Along with the following JavaScript in a .js file that is loaded with the HTML page.

  
  function update_counter() {
    // some code to update the element
  }

  $(“#area1”).change( update_counter );
  $(“#area2”).change( update_counter );
  $(“#area3”).change( update_counter );
  

How does the next developer know that there is a counter being hooked up? How does the next developer know how it is being hooked up? How easily could a developer look at the HTML and successfully add a new textarea with the same capabilities?

Based on the above HTML alone, there is no clue that there is a JavaScript hook into it. There may be a JavaScript include in the HTML page that will lead us to the file that is doing the work, but that isn’t something that will be looked at unless there is a reason to look and the HTML isn’t giving a reason to look.

Knowing which file to look at could be even less obvious if you’re using something like the Rails asset pipeline that precompiles and bundles files together as there is unlikely to be a single include for the .js file.

If we knew we were looking for some JavaScript, another discoverability mechanism would be to search for any instance of the textarea’s id or class being used in JavaScript. This could be a little painful.

A simple fix

In this case, a simple fix is to move the initialiser that hooks the update_counter to the specific DOM elements to be coded on the HTML page itself. This highlights to a developer what DOM elements are being bound to JavaScript in the same file as the elements are being defined.
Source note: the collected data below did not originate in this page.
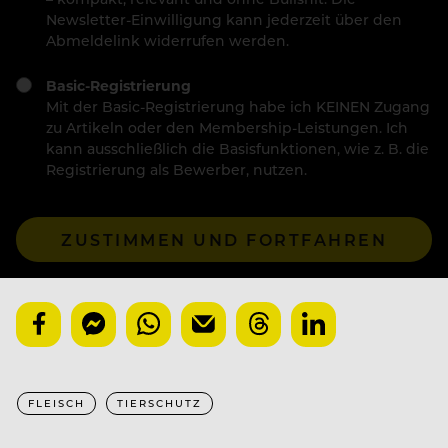
Newsletter-Einwilligung kann jederzeit über den
Abmeldelink widerrufen werden.
Basic-Registrierung
Mit der Basic-Registrierung habe ich KEINEN Zugang
zu Artikeln oder den Membership-Leistungen. Ich
kann ausschließlich die Basisfunktionen, wie z. B. die
Registrierung als Bewerber, nutzen.
ZUSTIMMEN UND FORTFAHREN
FLEISCH
TIERSCHUTZ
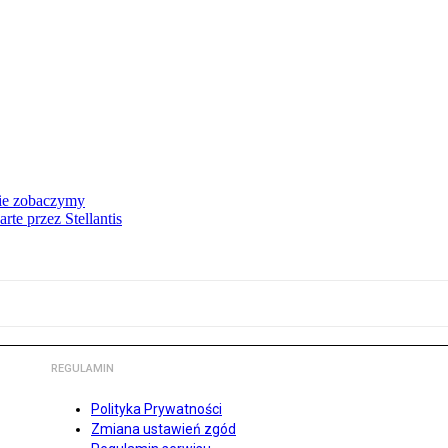
nie zobaczymy
te przez Stellantis
REGULAMIN
Polityka Prywatności
Zmiana ustawień zgód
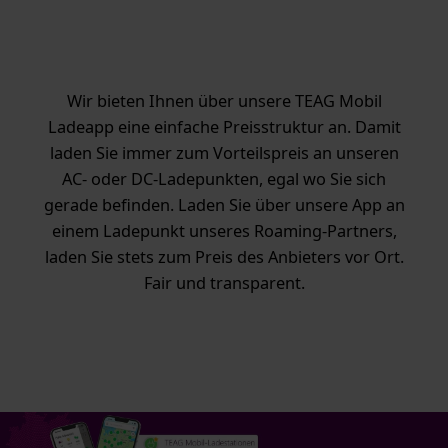
Wir bieten Ihnen über unsere TEAG Mobil
Ladeapp eine einfache Preisstruktur an. Damit
laden Sie immer zum Vorteilspreis an unseren
AC- oder DC-Ladepunkten, egal wo Sie sich
gerade befinden. Laden Sie über unsere App an
einem Ladepunkt unseres Roaming-Partners,
laden Sie stets zum Preis des Anbieters vor Ort.
Fair und transparent.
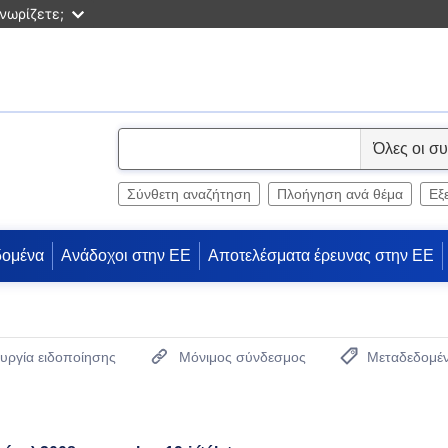
νωρίζετε;
S
e
l
Σύνθετη αναζήτηση
Πλοήγηση ανά θέμα
Εξ
e
c
δομένα
Ανάδοχοι στην ΕΕ
Αποτελέσματα έρευνας στην ΕΕ
t
υργία ειδοποίησης
Μόνιμος σύνδεσμος
Μεταδεδομέ
(Ανοίγει νέο παρ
This provides a breadcrumb for the developer to follow in order to discover how things are hooked up.

When I have used KnockOut.js in the past, I have had the binding action run on the HTML page to bind the HTML to the relevant JavaScript model to help allow discovery of what JavaScript code to look for.

What if it isn’t that simple

What if the code that is being run to do the binding is a lot more complex?

Another way to do this could be with data- attributes.

  
  <textarea data-counter name=’area1’ id=’area1’ class=’area-class’></textarea>
  <textarea data-counter name=’area2’ id=’area2’ class=’area-class’></textarea>
  <textarea data-counter name=’area3’ id=’area3’ class=’area-class’></textarea>
  

and the Javascript binding becomes

  
  $(“[data-counter]”).change( update_counter );
  

This code now allows the developer to look at the mark up and ask the question “What does the data-counter attribute do?” This will lead them to the fact that there is JavaScript binding to the element.

Even if the developer does not take any notice of the data-counter attribute, copying a row and updating the id to a unique area id and name will still work the same as all the other textareas without the developer needing to think.

The term “Falling into the Pit of Success” is sometimes used to represent things that developers will do by default that will in fact be the correct decision. This is an example of that.

The additional benefit is that the data-counter could be used on multiple pages across the site and it will work the same.

The actual instance

In this case, the counter is visually obvious, so there are some clues for the developer to try to look for the JavaScript counter and how it ties in. However the actual instance that I was code reviewing was saving something to local storage per textarea, and then putting it back, in order to implement a feature. This was even more opaque as it was less obvious it was happening or why.

Value discoverability

Always think about how the next person will discover how the code you are writing now fits together. It might even be you in 6 months time. How quickly can it be worked out? Is it explicit and obvious and easy to do the right thing? How will they discover what you did?

The faster it is to discover the way the code works, the less time will be wasted trying to find it out how it works and the more effective you and your team can be.